GIVEN ENTRIES: Begin

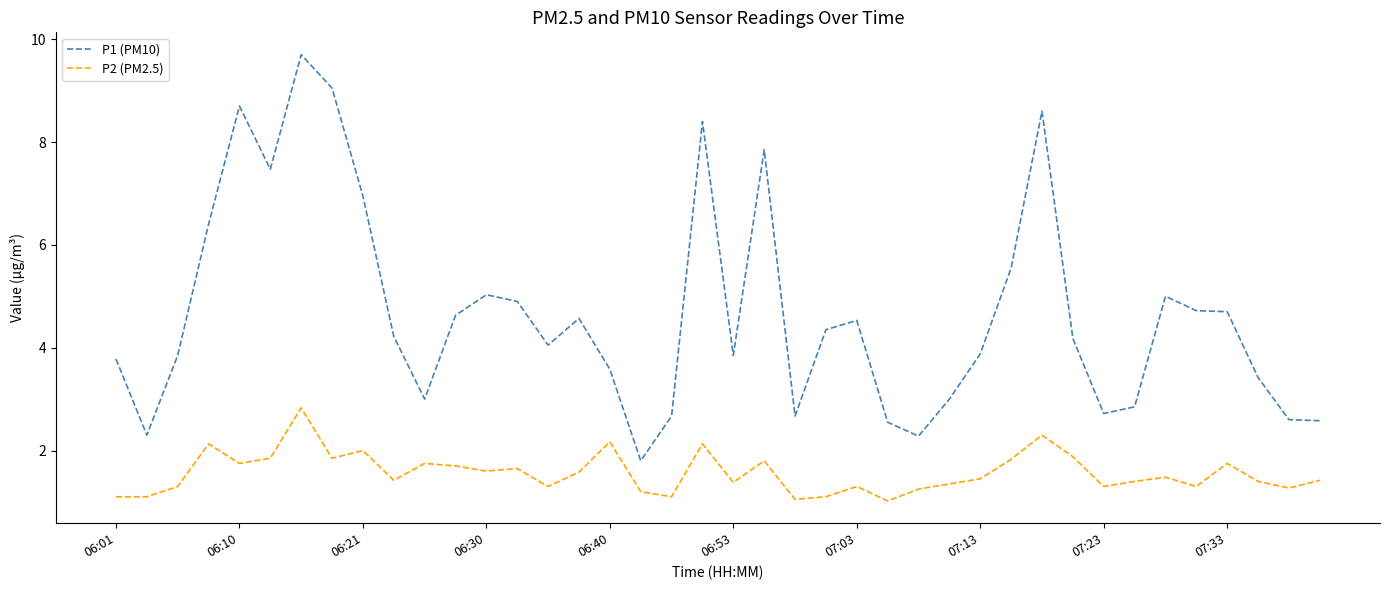

Which series has the widest spread of values?

P1 (PM10)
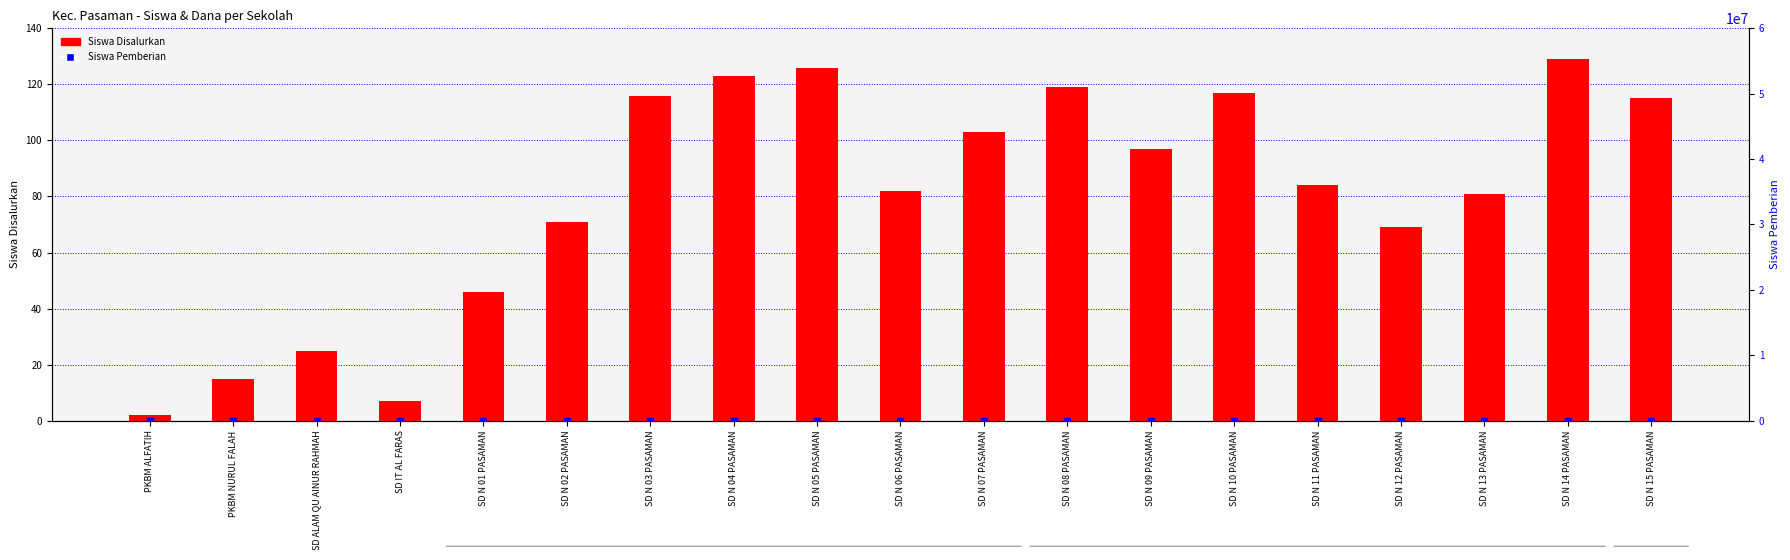

What is the difference between the maximum and second lowest values in the Siswa Disalurkan series?

122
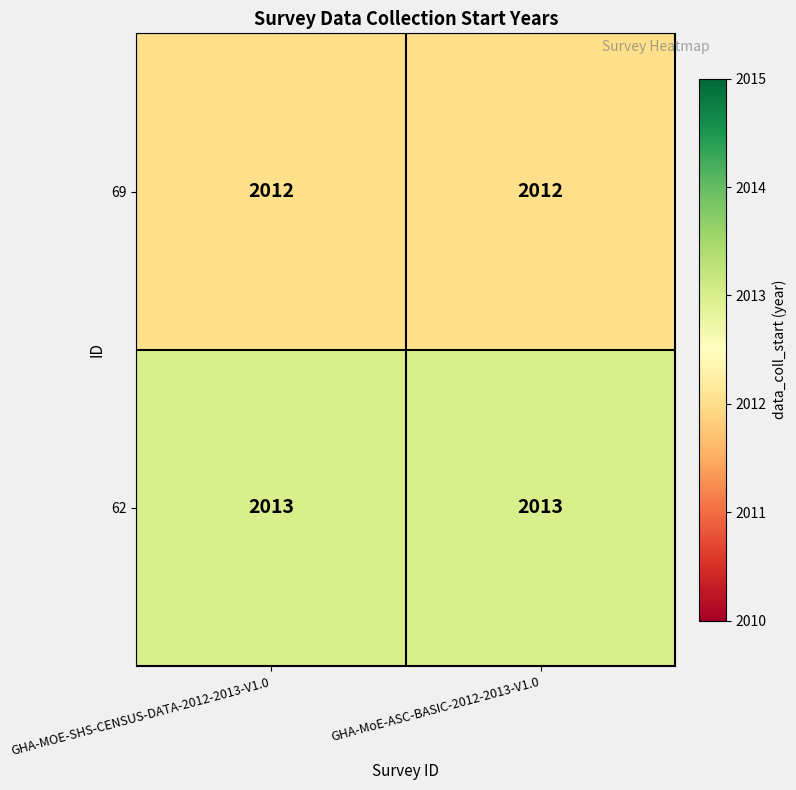

The value of 69 at GHA-MOE-SHS-CENSUS-DATA-2012-2013-V1.0 is 903. True or false?

False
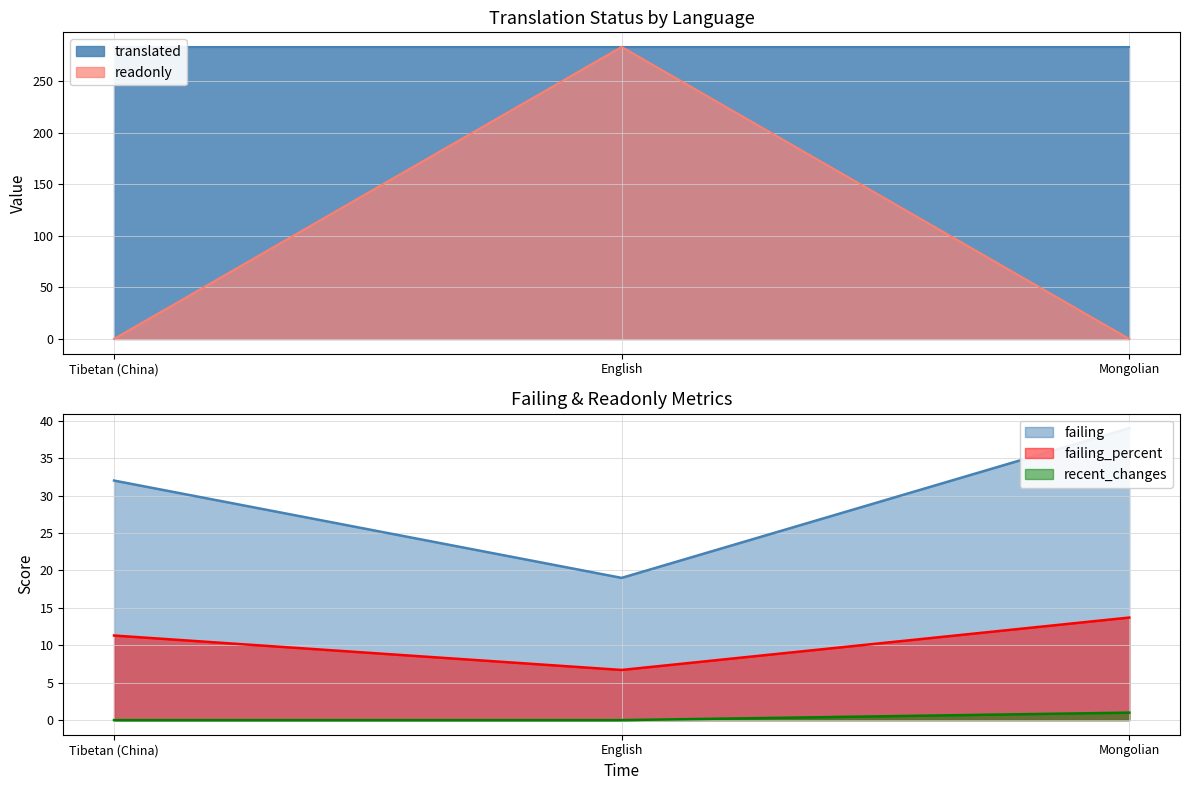

Is it true that failing_percent equals 11.3 at Tibetan (China)?

True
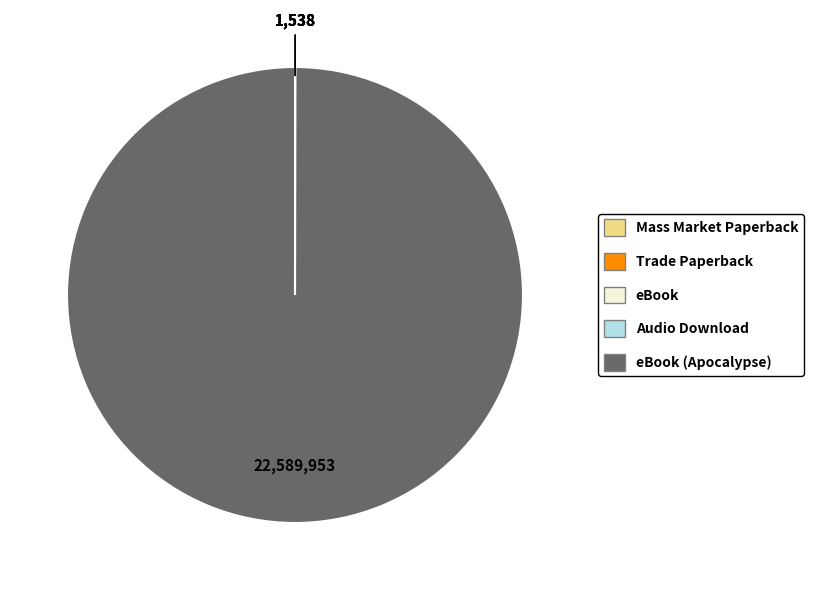

Is there a majority slice in this chart?

Yes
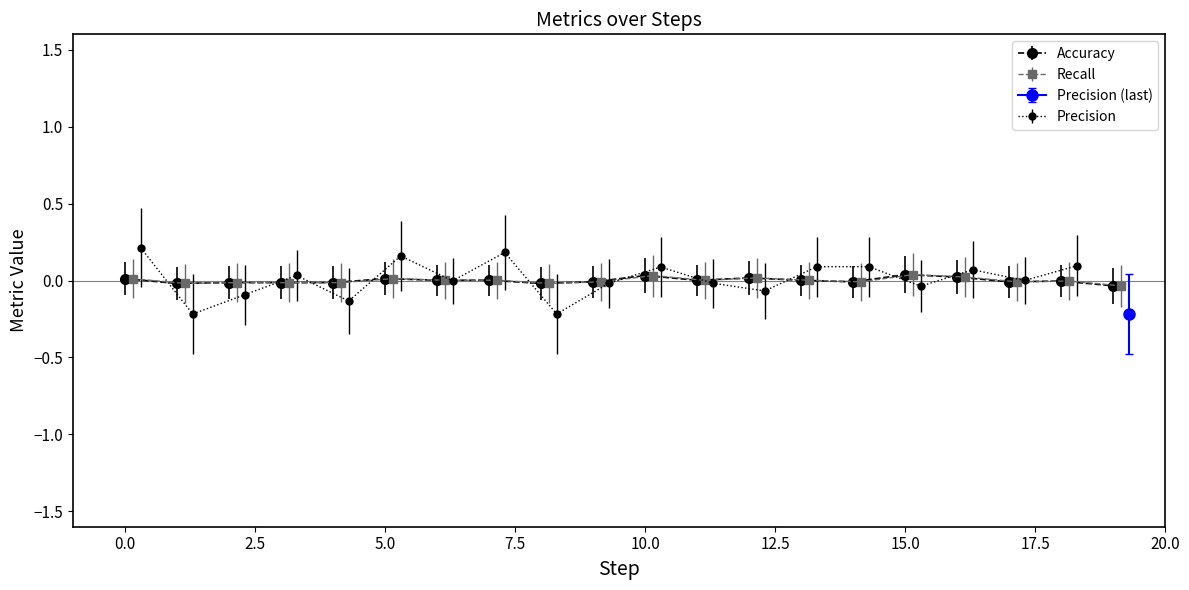

True or false: Accuracy and Recall cross at least once.

False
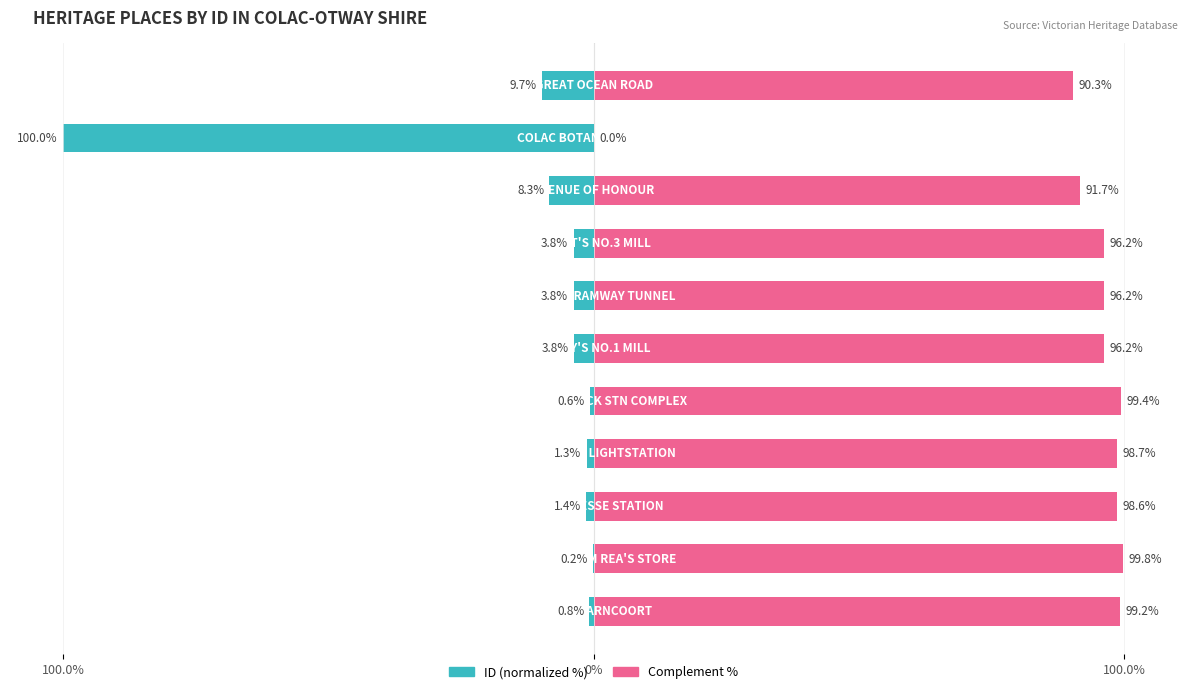

True or false: ID (normalized %) has a value of -13.0 at 8.

False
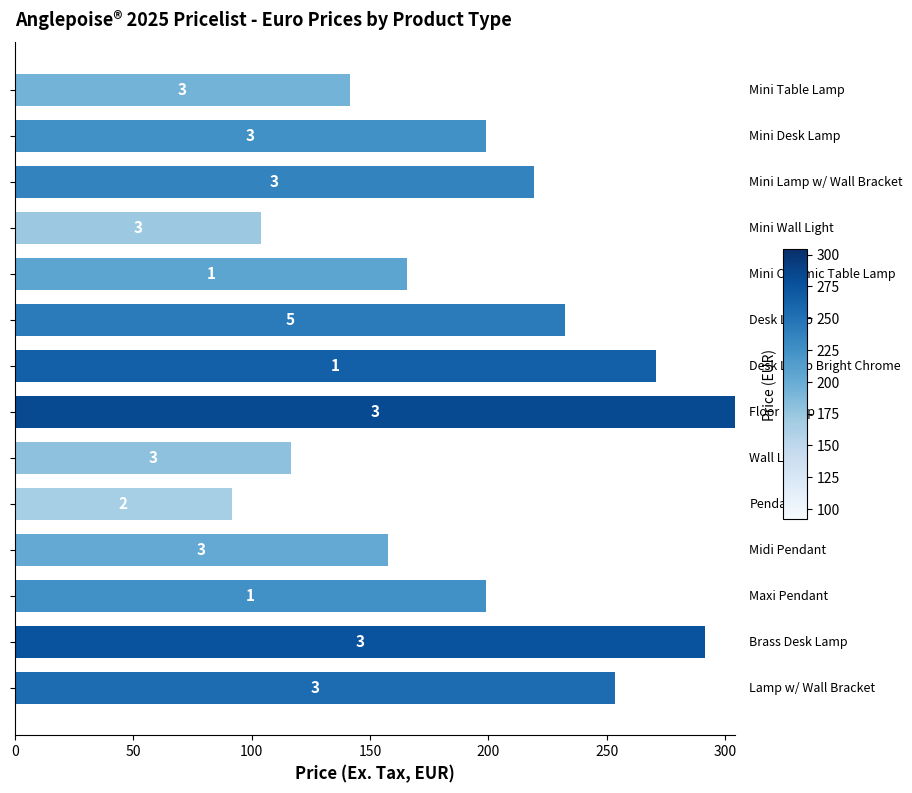

How many bars are there in total?

14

GIVEN ENTRIES: End

JOB: Copy out every line of the data above that contains the string "there", with capitalization counting.

ANSWER BOX:
Is there a majority slice in this chart?
How many bars are there in total?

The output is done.